Should Wisconsin’s minimum wage be increased?
MADISON (WITI) — President Obama started the “minimum wage debate,” and now it’s coming to Wisconsin. Should Wisconsin’s minimum wage be increased? Would an increase have a positive or negative impact on the state’s economy?
Some economists say poorer people tend to spend extra money, so an increase in minimum wage could provide a small boost to the overall economy, but others argue higher wages could mean fewer jobs.
It was a surprise in President Obama’s State of the Union address.
“Tonight, let’s declare that no one who works full-time should have to live in poverty and raise the minimum wage,” President Obama said.
President Obama called for increasing the minimum wage from $7.25 an hour to $9 an hour.
“It could mean the difference between groceries or the food bank, rent or eviction, scraping by or finally getting ahead,” President Obama said.

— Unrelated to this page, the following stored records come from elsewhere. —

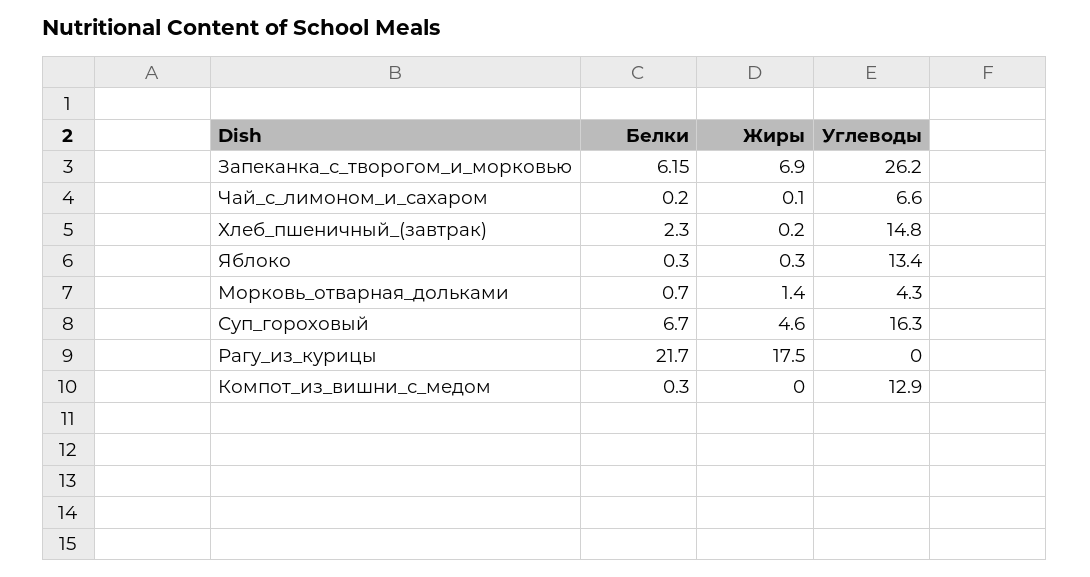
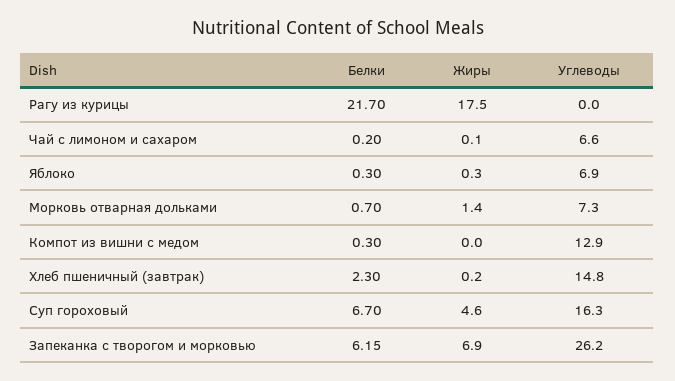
Углеводы, Яблоко: 13.4 -> 6.9
Углеводы, Морковь_отварная_дольками: 4.3 -> 7.3

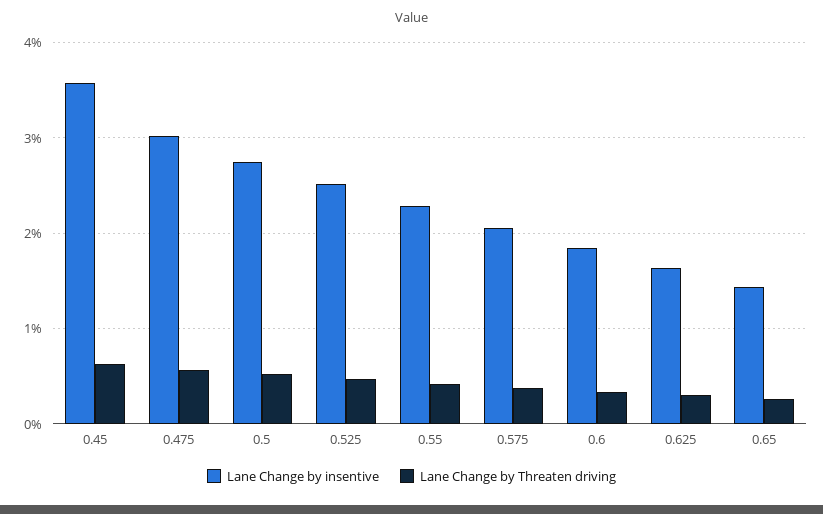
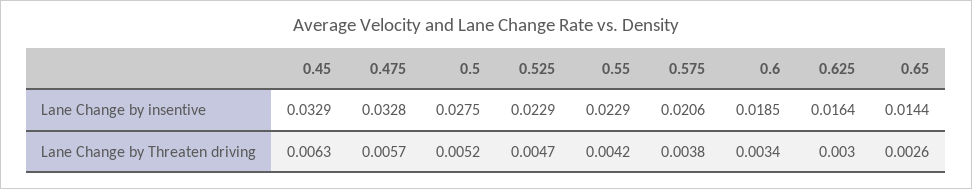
Lane Change by insentive, 0.45: 0.036 -> 0.0329
Lane Change by insentive, 0.475: 0.03 -> 0.0328
Lane Change by insentive, 0.525: 0.025 -> 0.0229

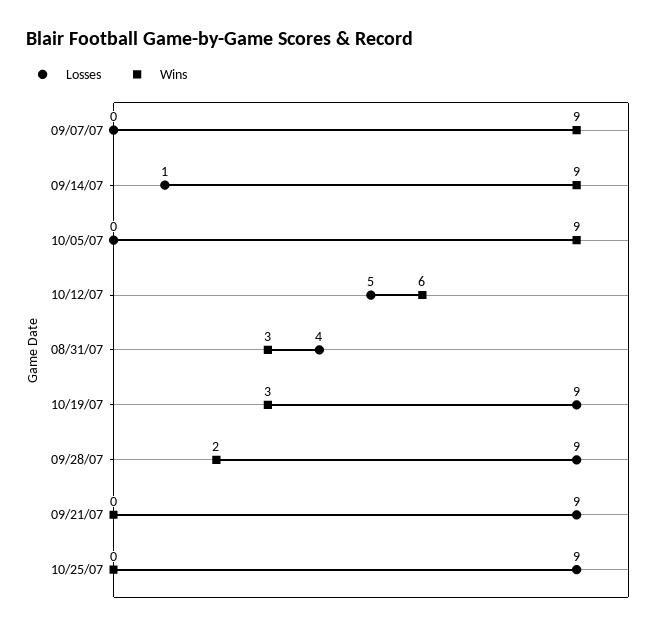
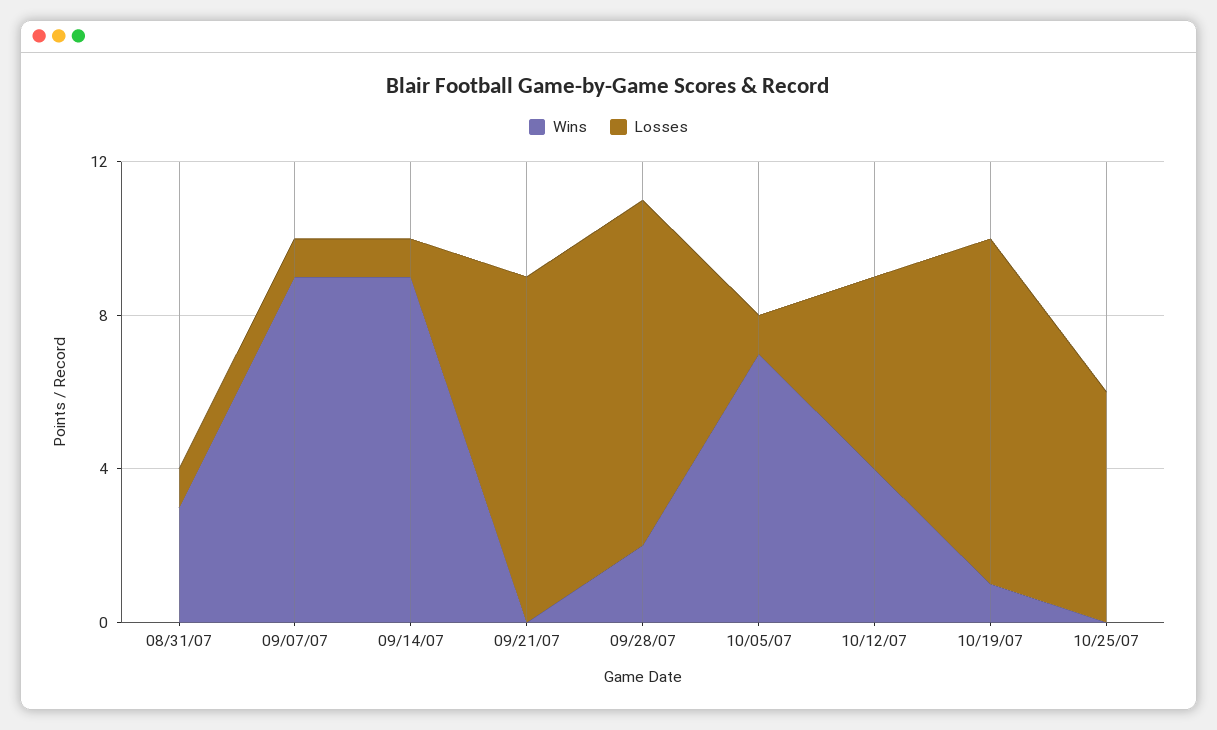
Losses, 09/07/07: 0 -> 1
Losses, 10/05/07: 0 -> 1
Wins, 10/05/07: 9 -> 7
Wins, 10/12/07: 6 -> 4
Losses, 08/31/07: 4 -> 1
Wins, 10/19/07: 3 -> 1
Losses, 10/25/07: 9 -> 6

The federal hike seems unlikely, so the issue is playing itself out on the state level. 19 states have their minimum wages set higher than the federal mandate. Wisconsin isn’t one of them, and Rep. Cory Mason (D – Racine) wants to change that.
“A minimum wage basically means the employer would pay you less if they could, but they can’t. That’s what a minimum wage basically says,” Rep. Mason said.
Rep. Mason is introducing a bill in the Wisconsin Assembly that would increase the minimum wage to $7.60 an hour, and tie it to inflation, so wages would go up with the cost of goods and services.
“What we’re trying to say is that work is worth some dignity and that you shouldn’t be below poverty if you’re working full-time, year-round,” Rep. Mason said.
Rep. Mark Honadel (R – South Milwaukee) is a former small business owner. He has studied the impact on businesses and hiring. He says raising the minimum wage could end up raising the unemployment rate.
“I got my hands on some data from Washington, that shows one very, very important fact: every time minimum wage goes up, everybody in the central cities, Hispanics, African-Americans lose jobs,” Rep. Honadel said.
“If you’re making minimum wage right now, you’re underneath the federal poverty level. It’s not enough so you can raise a family and support yourself,” Rep. Mason said.
“Rep. Mason would be at odds because we look at the minimum wage not as a family-supporting wage, just as an entry-level wage for young people to get their foot in the door for a job in high school,” Rep. Honadel said.
Rep. Mason says he believes there is popular support for his proposal, but right now, there are not enough votes to pass it in the Assembly.
Right now, there is no Republican co-sponsor, and without that, the bill is likely going nowhere.